Sandra Cushner Weinstein, PT, LICSW, LCSW-C
Youth & Families Editor
Sandra Cushner-Weinstein holds licenses in Clinical Social Work and Physical Therapy in several states. She is the founder and director of The Brainy Camps Association, serving children with epilepsy, neurofibromatosis, autism syndrome, transitional youth, and other chronic health conditions. She is a practicing clinician in the Department of Neurology at Children’s National in Washington, D.C., where she provides counseling and runs groups for children, teens, and parents; trains students and residents; writes grants; and conducts research. She also holds a faculty appointment in pediatrics and neurology at The George Washington University School of Medicine.

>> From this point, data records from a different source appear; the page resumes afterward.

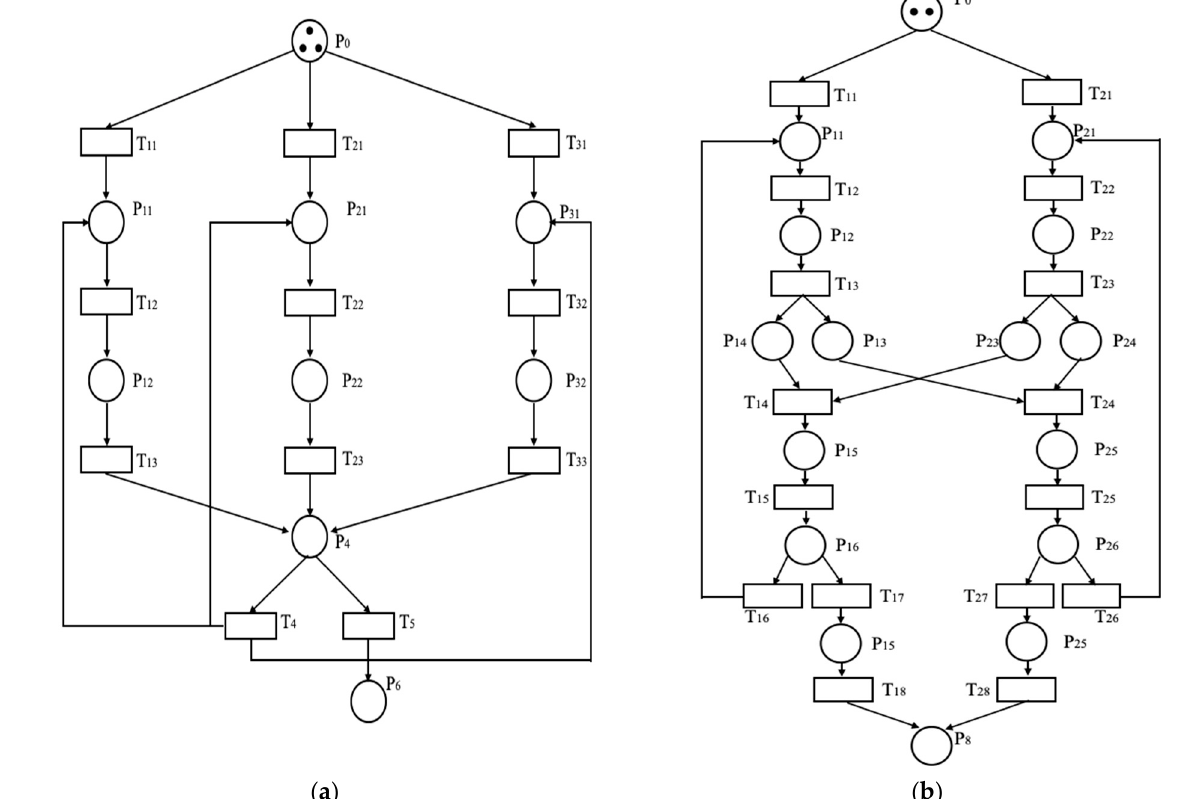
Figure 2. The Petri net of the attack/reconnaissance process. ( a ) Petri net of the coordinated attack process. ( b ) Petri net of the coordinated reconnaissance process.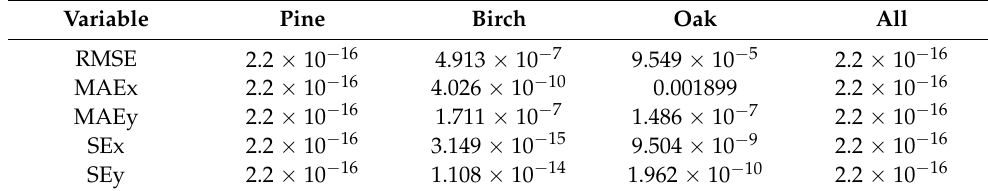
Table 3. Results of Shapiro–Wilk test (expressed in p -value) when checking the normal distribution of errors while taking into consideration the main tree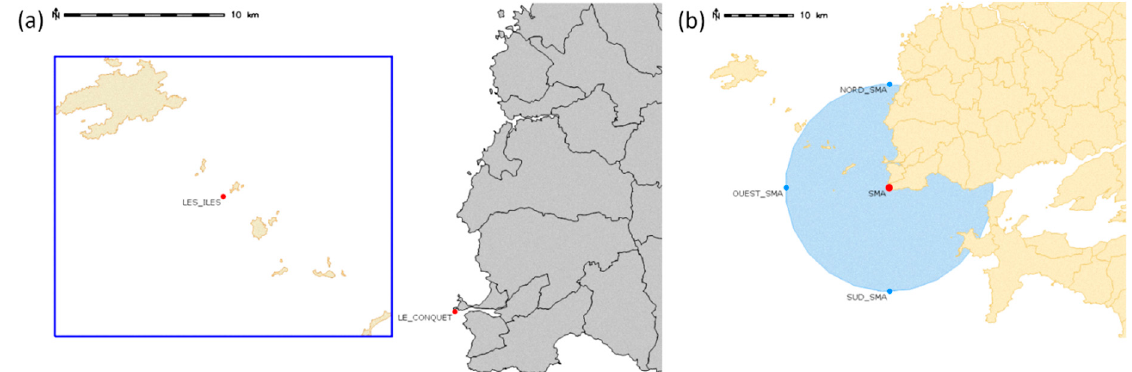
Figure 6. The semantic uncertainties in gate placement. ( a ): the placement of gates related to a zone ( left ) and a port ( right ); ( b ): the placement of gates related to a direction with respect to the Saint-Mathieu sémaphore (the mean visibility considered is 15 km).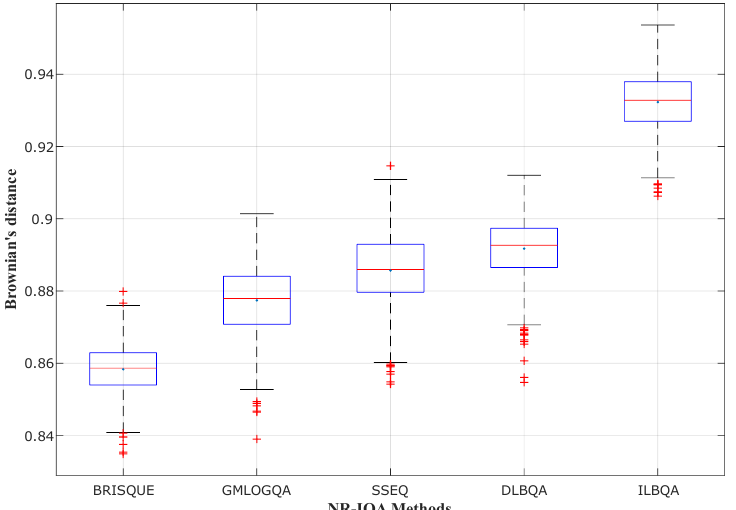
Figure 4. Performance comparison for different NR-IQA methods trained on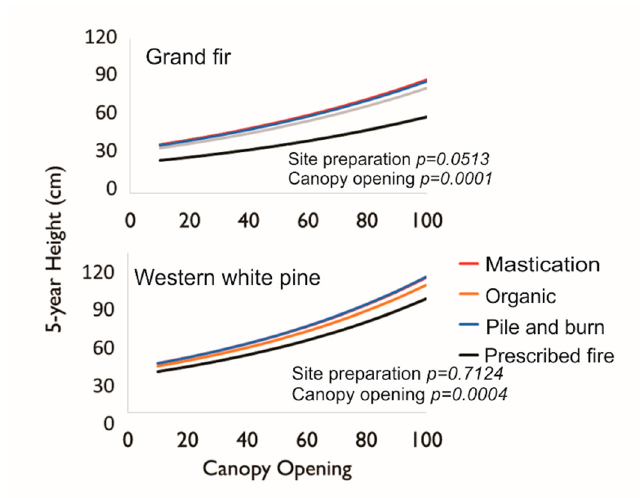
Figure 5. The influence of canopy opening and site preparation on 5-year height growth. Grand fir and western white pine were the only species where growth was influenced (statistically significant) by either canopy opening, site preparation, or both. Western larch (site preparation was p = 0.1492 and canopy opening was p = 0.9338) and Douglas-fir (site preparation was p = 0.2509 and canopy opening was p = 0.1611) 5-year height growth were not related to either.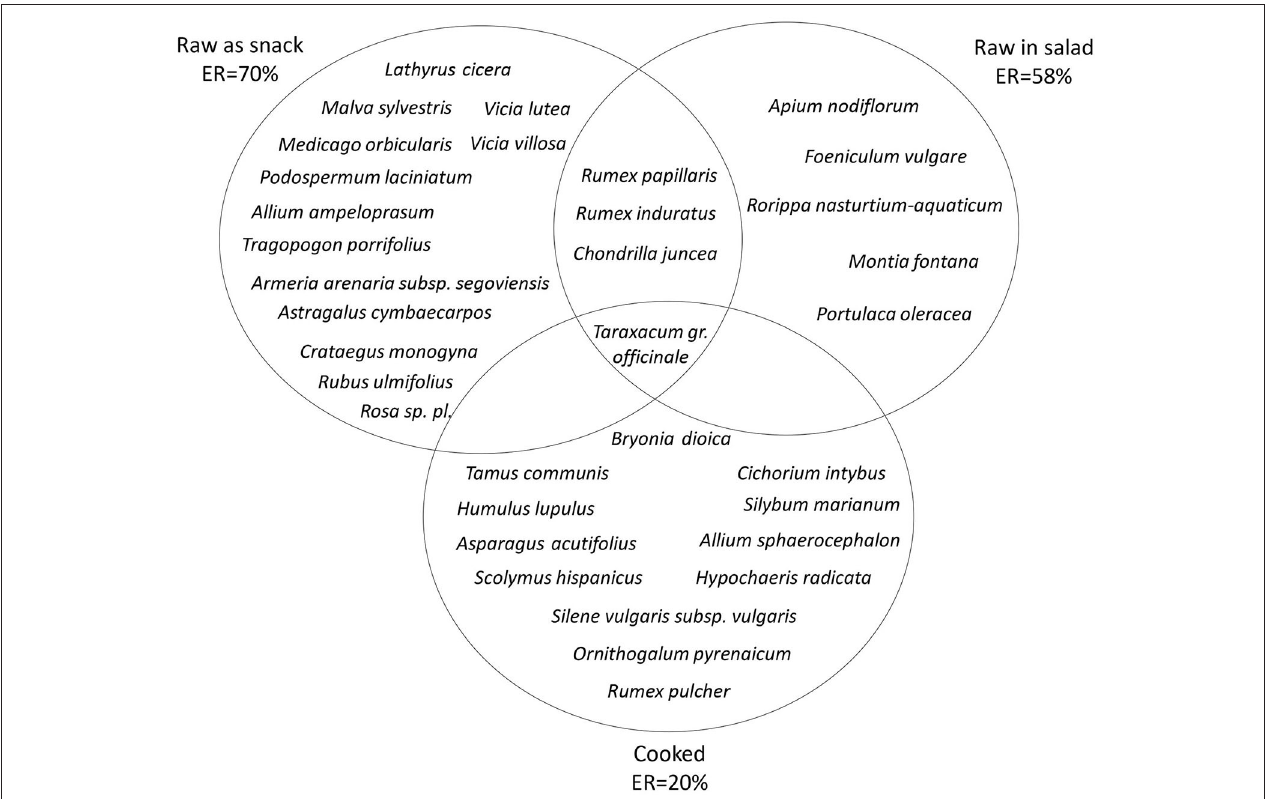
FIGURE 4 | Wild vegetable species consumed in each mode of consumption and their overlaps. The erosion rate (ER) of each group is presented next to the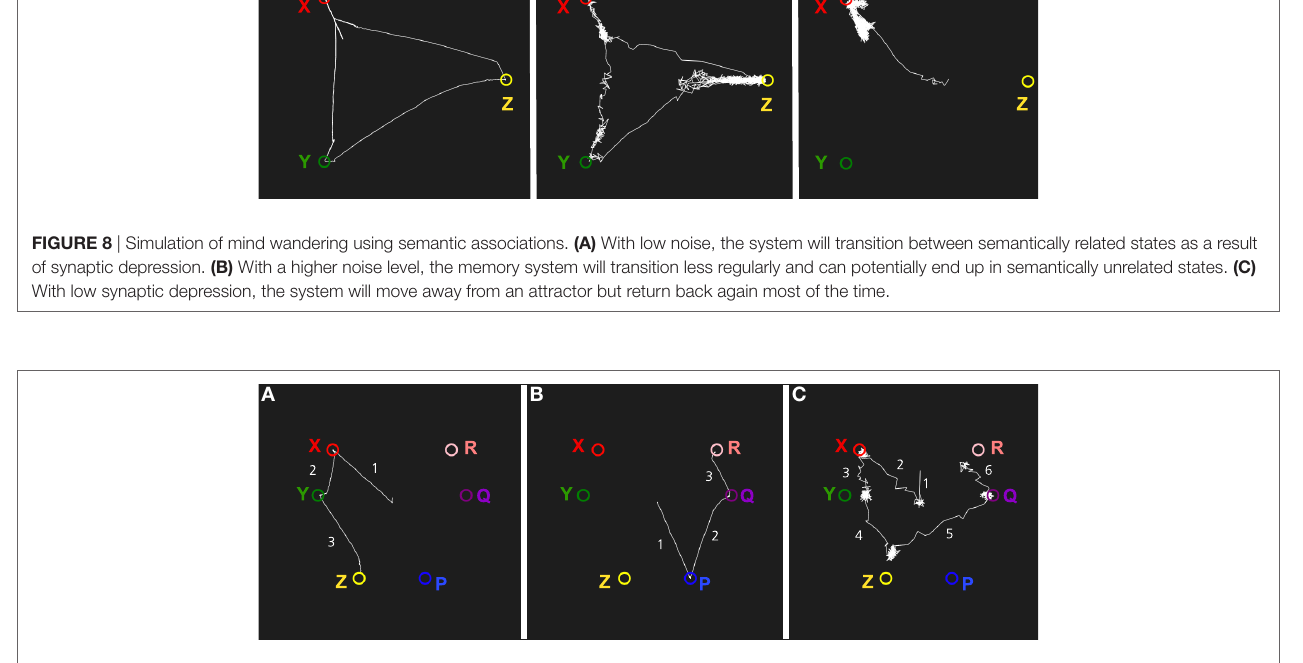
FigUre 9 | Simulation of episodic recall. The three graphs show transitions between the attractors of the network. (a) Recall of the episode X, Y, Z cued by an input X. (B) Recall of the episode P, Q, R cued by P. (c) A higher noise level produces a novel imagined episode that is a combination of two experienced episodes: X, Y, Z, Q, R.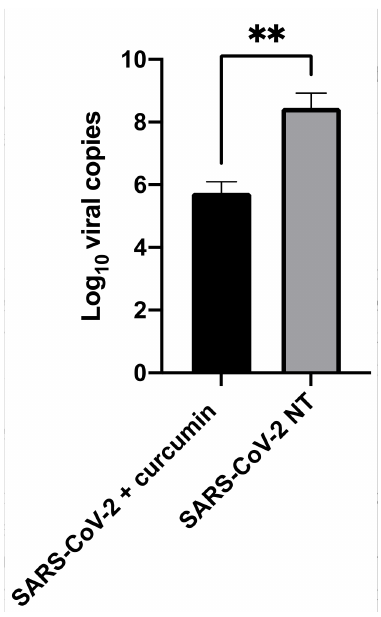
Figure 3. The effect of curcumin (10 µ M) on virion integrity, tested by means of the RNAse protection assay. Non-treated (designed as SARS-CoV-2 NT) and treated viruses (designed as SARS-CoV-2 + curcumin) are displayed. The viral load is expressed as Log 10 viral copies. Results from Mann– Whitney tests are shown. ** p -value <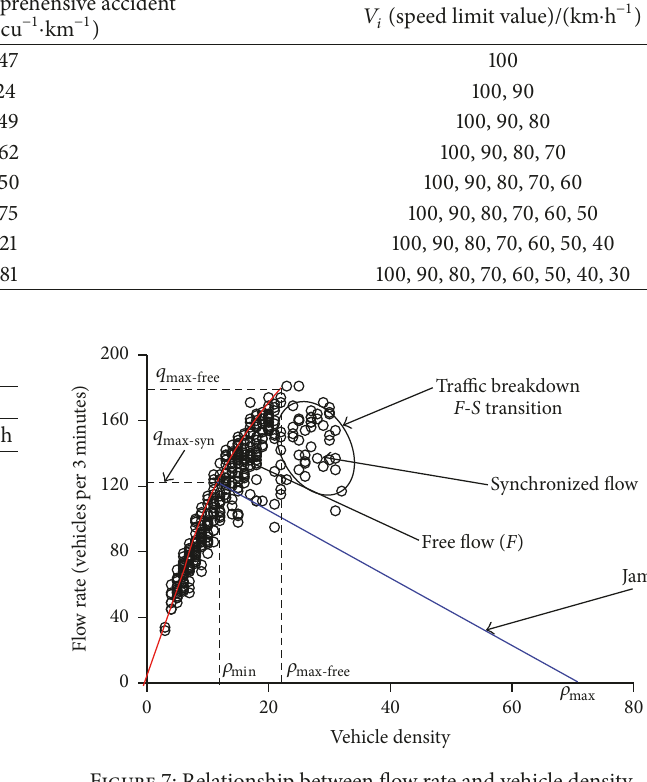
Figure 7: Relationship between flow rate and vehicle density.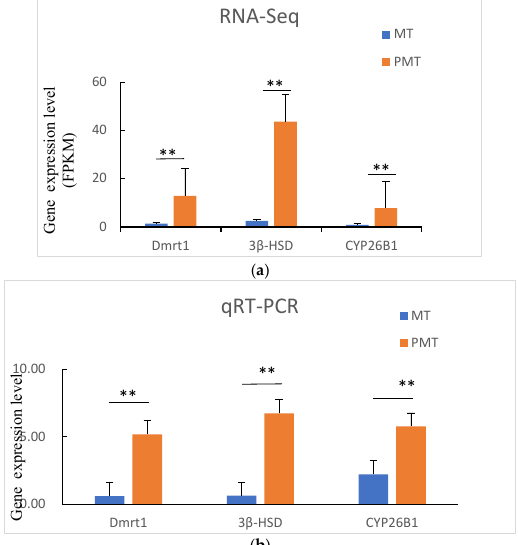
Figure 5. Validation of RNA-Seq results using RT–qPCR. The transcript expression levels of the selected genes were normalized to that of the β -actin gene. ( a ) The relative expression level of DEGs in MT-vs.-PMT groups determined by RNA-seq. ( b ) The relative expression level of DEGs in MT-vs.-PMT groups determined by qRT-PCR. ** p < 0.01.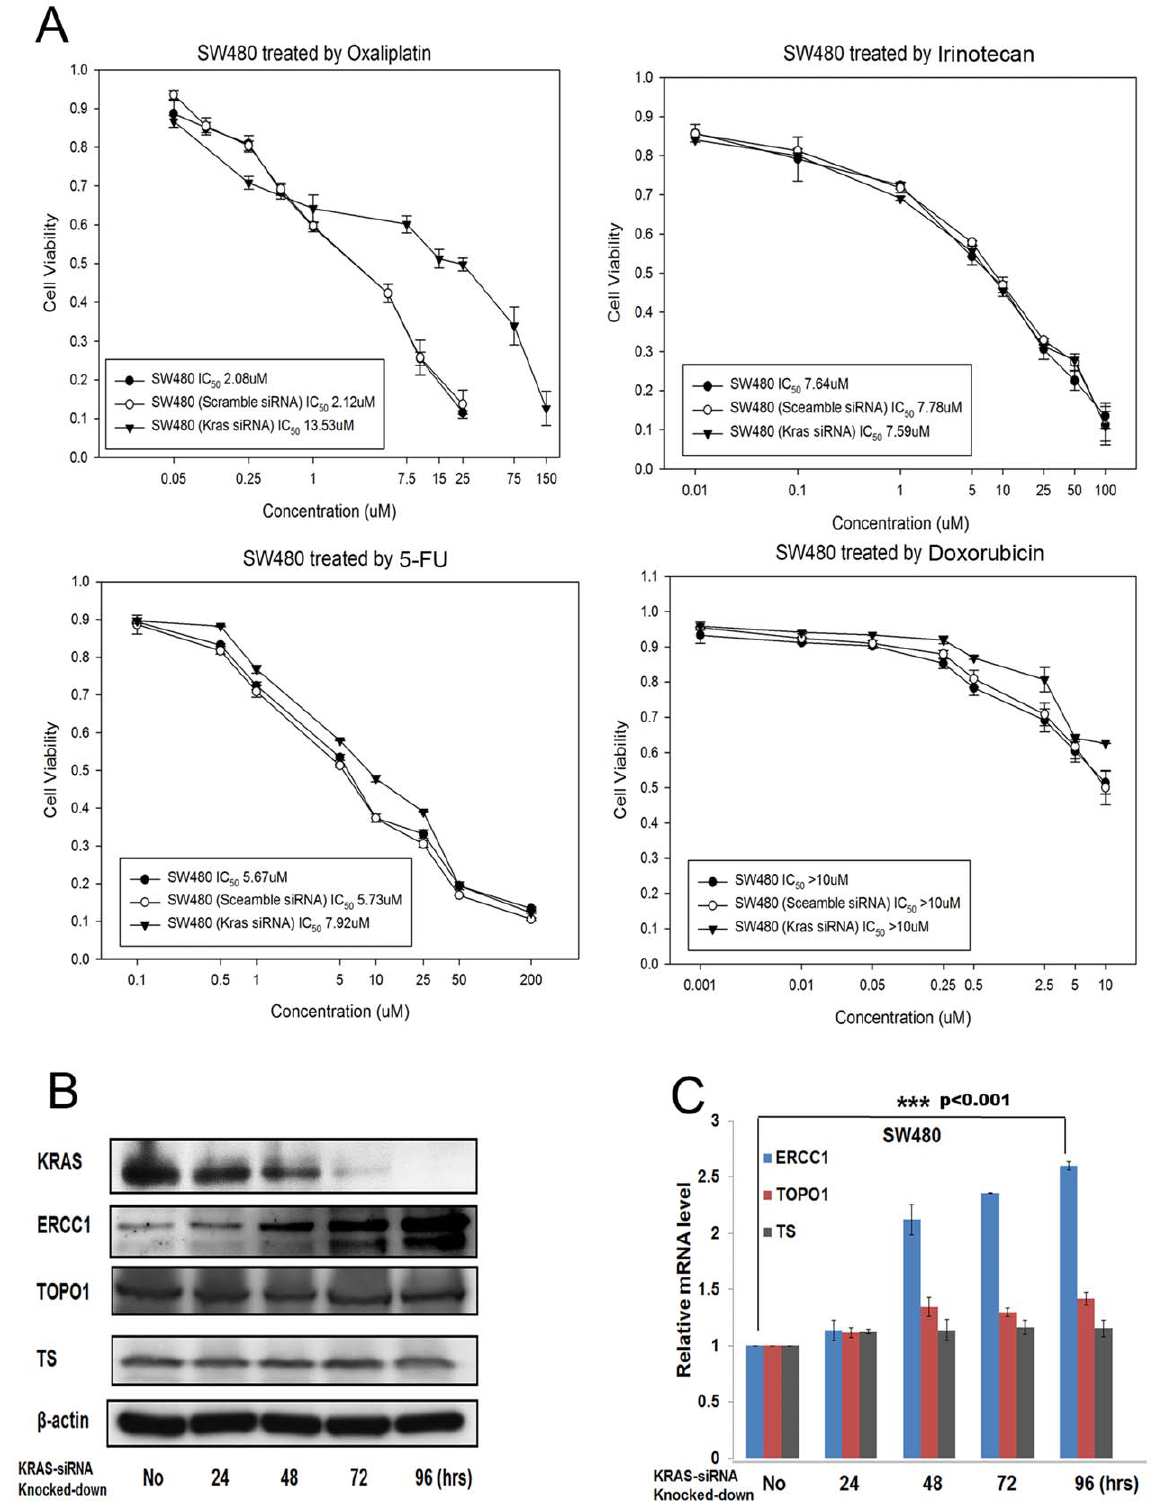
Figure 2. Knocking down KRAS expression in other KRAS-mutant subtype (G12V) CRC cells results in oxaliplatin resistance and ERCC1 upregulation. (A) KRAS-knocked-down SW480 G12V cells were more resistant to oxaliplatin, but have the same sensitivity to irinotecan, 5FU, and doxorubicin than parental SW480 G12V cells, as demonstrated by MTT assay. (B) The protein level of ERCC1, but not those of TOPO1 or TS, was upregulated after SW480 G12V cells were knocked-down by KRAS siRNA. (C) The mRNA level of ERCC1, but not those of TOPO1 or TS, was upregulated after SW480 G12V cells were knocked-down by KRAS siRNA. ***: p , 0.001.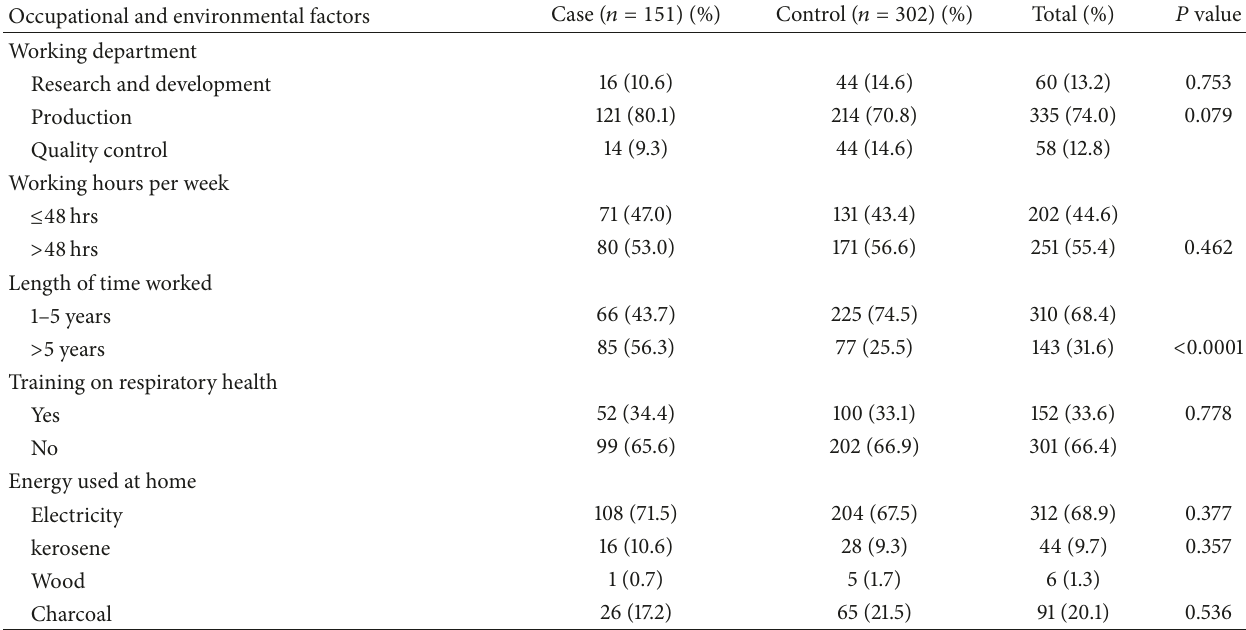
Table 4: Distribution of occupational and environmental factors of participants in pharmaceutical factories in Addis Ababa, Ethiopia, May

Ms. Cushner-Weinstein is a principle investigator researching quality of life, adaptive coping, parenting stress, and resilience among children with epilepsy. She has a long history of designing programs, directing health organizations, writing grants and establishing non-profit agencies to serve children with chronic health conditions, their families and the community.
Her work in the field of epilepsy includes the development of clinics and educational conferences; production of English and Spanish educational DVDs for pediatricians and families titled, “Coping with Epilepsy: From Seizures to Success”; and leadership on the D.C. Epilepsy Learning Collaborative. She was also a member of the Institute of Medicine Committee for the Public Health Dimensions of the Epilepsies, which produced the report, “Epilepsy across the Spectrum: Promoting Health and Understanding.” She has had several appointments to committees and boards including the Professional Advisory Boards of the Epilepsy Foundation and Child Neurology Foundation.
Prior to working at Children’s National, Ms. Cushner-Weinstein spent 7 years as the director of the Epilepsy Foundation for the National Capital Area, where she established the first camp in the area for children with epilepsy. From 1986-91, she was director of the MS Society of Santa Clara, California.
In 1986, she established her first non-profit organization, called PACT, with an interdisciplinary team of professionals to perform assessments and interventions for children from birth to six years and their parents. She also established the first mainstreamed daycare in Baltimore, Maryland. Prior to this position, Ms. Cushner-Weinstein practiced physical therapy and became the Chief Physical Therapist for the United Cerebral Palsy Association in Baltimore.
From 1981-85, she worked in the Department of Pediatrics at the University of Maryland School of Medicine, where she was awarded a demonstration project grant from the state of Maryland to develop the first Parent Infant Intervention Program.